The Puget Sound Regional Council last week unveiled its transportation vision for the next 30 years, and if the deep thinkers at the organization get their way, residents of Port Orchard may not be able to leave town without paying for the privilege.
Among the centerpieces of Transportation 2040, PSRC’s roadmap for the region’s commuting future, are $800 million worth of improvements to the Gorst chokepoint, the widening of State Routes 16 and 3, creation of a complex network of “rapid bus transit” routes and facilities, as well as that old favorite, fast-ferry service from pretty much every existing ferry terminal in Kitsap County.
The agency, which is composed of governmental leaders from cities and counties throughout the Puget Sound region, envisions the bulk of the financing for all of this coming from the federal government — meaning it comes out of your back pocket instead of your front, if that’s any comfort to you.
The remainder of the funding, PSRC is fuzzy on. But the preferred options seem to be tolling SR-3 and SR-16, or charging all drivers a tax based on the number of miles they drive.
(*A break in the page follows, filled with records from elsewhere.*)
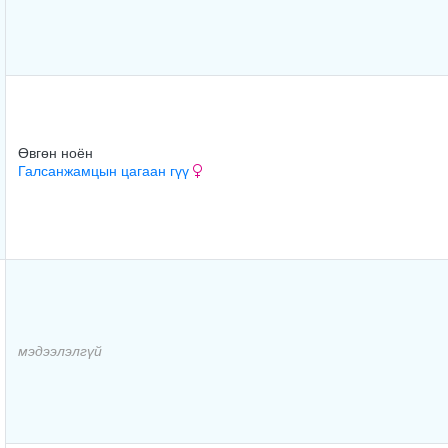
Өвгөн ноён
Галсанжамцын цагаан гүү
мэдээлэлгүй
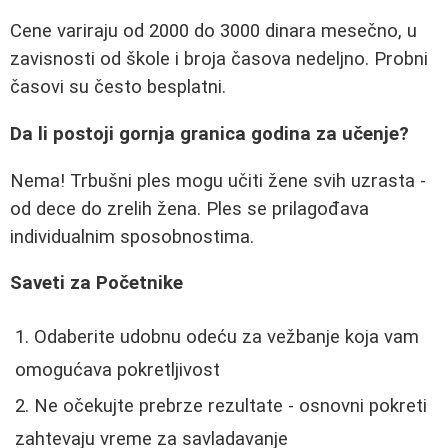
Cene variraju od 2000 do 3000 dinara mesečno, u
zavisnosti od škole i broja časova nedeljno. Probni
časovi su često besplatni.
Da li postoji gornja granica godina za učenje?
Nema! Trbušni ples mogu učiti žene svih uzrasta -
od dece do zrelih žena. Ples se prilagođava
individualnim sposobnostima.
Saveti za Početnike
Odaberite udobnu odeću za vežbanje koja vam
omogućava pokretljivost
Ne očekujte prebrze rezultate - osnovni pokreti
zahtevaju vreme za savladavanje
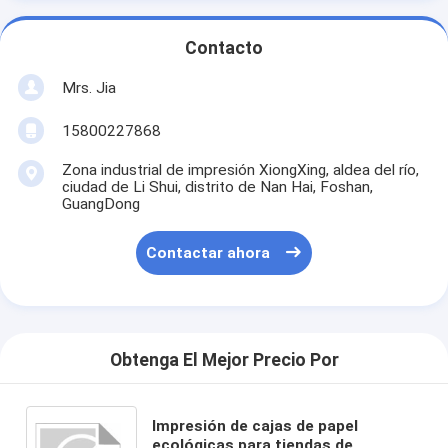
Contacto
Mrs. Jia
15800227868
Zona industrial de impresión XiongXing, aldea del río,
ciudad de Li Shui, distrito de Nan Hai, Foshan,
GuangDong
Contactar ahora
Obtenga El Mejor Precio Por
Impresión de cajas de papel
ecológicas para tiendas de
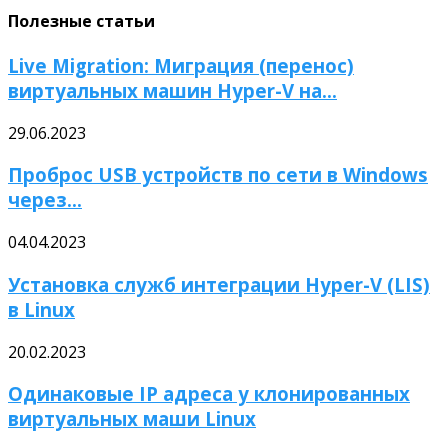
Полезные статьи
Live Migration: Миграция (перенос)
виртуальных машин Hyper-V на...
29.06.2023
Проброс USB устройств по сети в Windows
через...
04.04.2023
Установка служб интеграции Hyper-V (LIS)
в Linux
20.02.2023
Одинаковые IP адреса у клонированных
виртуальных маши Linux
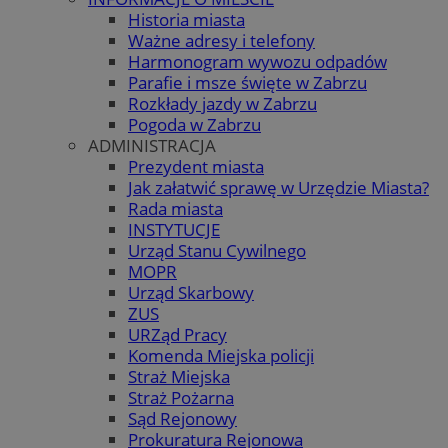
Historia miasta
Ważne adresy i telefony
Harmonogram wywozu odpadów
Parafie i msze święte w Zabrzu
Rozkłady jazdy w Zabrzu
Pogoda w Zabrzu
ADMINISTRACJA
Prezydent miasta
Jak załatwić sprawę w Urzędzie Miasta?
Rada miasta
INSTYTUCJE
Urząd Stanu Cywilnego
MOPR
Urząd Skarbowy
ZUS
URZąd Pracy
Komenda Miejska policji
Straż Miejska
Straż Pożarna
Sąd Rejonowy
Prokuratura Rejonowa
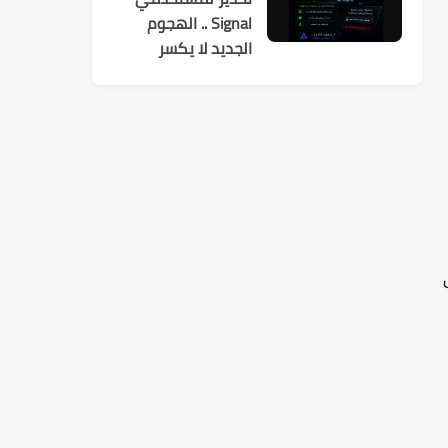
Signal .. الهجوم
الجديد لا يكسر
التشفير بل
يستهدفك
ي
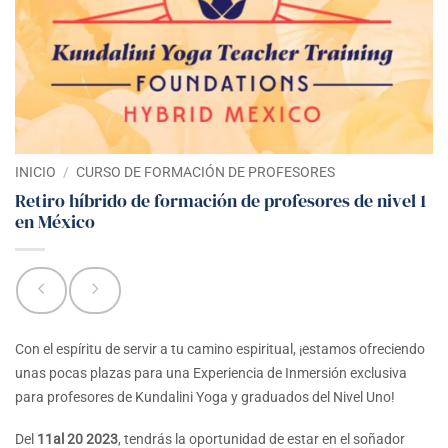
INICIO
/
CURSO DE FORMACIÓN DE PROFESORES
Retiro híbrido de formación de profesores de nivel 1
en México
Con el espíritu de servir a tu camino espiritual, ¡estamos ofreciendo
unas pocas plazas para una Experiencia de Inmersión exclusiva
para profesores de Kundalini Yoga y graduados del Nivel Uno!
Del
11
al 20
2023
, tendrás la oportunidad de estar en el soñador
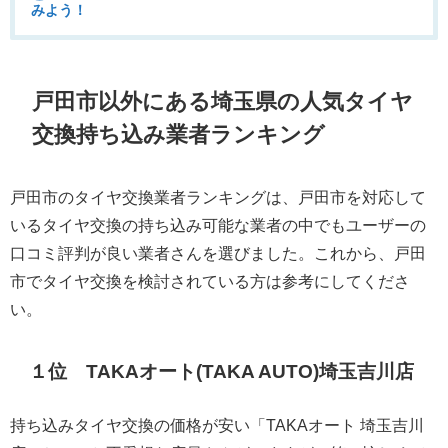
みよう！
戸田市以外にある埼玉県の人気タイヤ
交換持ち込み業者ランキング
戸田市のタイヤ交換業者ランキングは、戸田市を対応して
いるタイヤ交換の持ち込み可能な業者の中でもユーザーの
口コミ評判が良い業者さんを選びました。これから、戸田
市でタイヤ交換を検討されている方は参考にしてくださ
い。
１位 TAKAオート(TAKA AUTO)埼玉吉川店
持ち込みタイヤ交換の価格が安い「TAKAオート 埼玉吉川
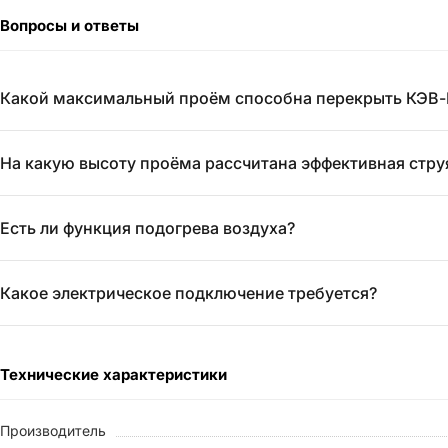
Вопросы и ответы
Какой максимальный проём способна перекрыть КЭВ-
На какую высоту проёма рассчитана эффективная стру
Есть ли функция подогрева воздуха?
Какое электрическое подключение требуется?
Технические характеристики
Производитель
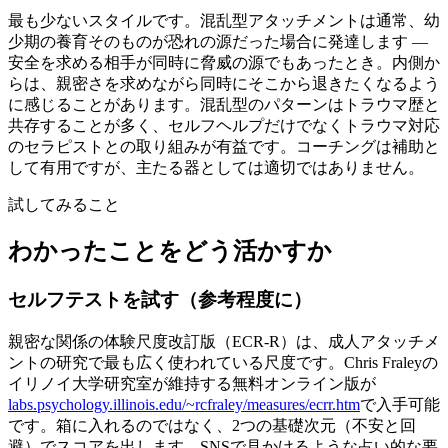
最も少ないスタイルです。混乱型アタッチメントは通常、幼
少期の養育そのものが恐れの源だった場合に発達します —
安全を求める相手が同時に脅威の源でもあったとき。内側か
らは、親密さを求めながら同時にそこから退きたくなるよう
に感じることがあります。混乱型のパターンはトラウマ歴と
共存することが多く、セルフヘルプだけでなくトラウマ対応
のセラピストとの取り組みが有益です。コーチングは補助と
して有用ですが、主たる器としては適切ではありません。
試してみること
わかったことをどう活かすか
セルフテストを試す（参考程度に）
親密な関係の体験尺度改訂版（ECR-R）は、成人アタッチメ
ントの研究で最も広く使われている尺度です。Chris Fraleyの
イリノイ大学研究室が維持する無料オンライン版が
labs.psychology.illinois.edu/~rcfraley/measures/ecrr.htm
で入手可能
です。箱に入れるのではなく、2つの基礎次元（不安と回
避）でスコアを出します。SNSで見かけるような占い的な要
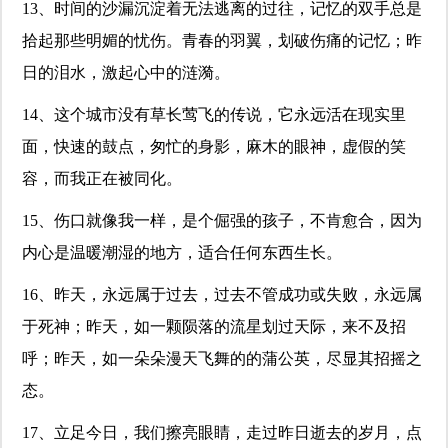
13、时间的沙漏沉淀着无法逃离的过往，记忆的双手总是
拾起那些明媚的忧伤。青春的羽翼，划破伤痛的记忆；昨
日的泪水，激起心中的涟漪。
14、这个城市没有草长莺飞的传说，它永远活在现实里
面，快速的鼓点，匆忙的身影，麻木的眼神，虚假的笑
容，而我正在被同化。
15、伤口就像我一样，是个倔强的孩子，不肯愈合，因为
内心是温暖潮湿的地方，适合任何东西生长。
16、昨天，永远属于过去，过去不管成功或失败，永远属
于死神；昨天，如一颗陨落的流星划过天际，来不及招
呼；昨天，如一朵朵漫天飞舞的的蒲公英，尽显其招摇之
态。
17、立足今日，我们擦亮眼睛，走过昨日逝去的岁月，点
Port Orchard Mayor Lary Coppola voted against the plan on the sensible theory that a transportation solution that built no new road surfaces and would require city residents to pay a toll every time they left town on existing roads that had already been paid for was a pretty crummy way to treat his constituents.
But even if you could clear the financing hurdles, Transportation 2040 would still be a bad idea because of its reliance on mass transit — despite conclusive evidence that almost no one gives up their car willingly.
As ever, PSRC’s utopian vision of people shoehorned into apartment buildings downtown and happily eschewing the freedom of driving their own cars in favor of the joy of bus travel bears little or no resemblance to reality.
Then again, social engineering masquerading as public policy seldom does.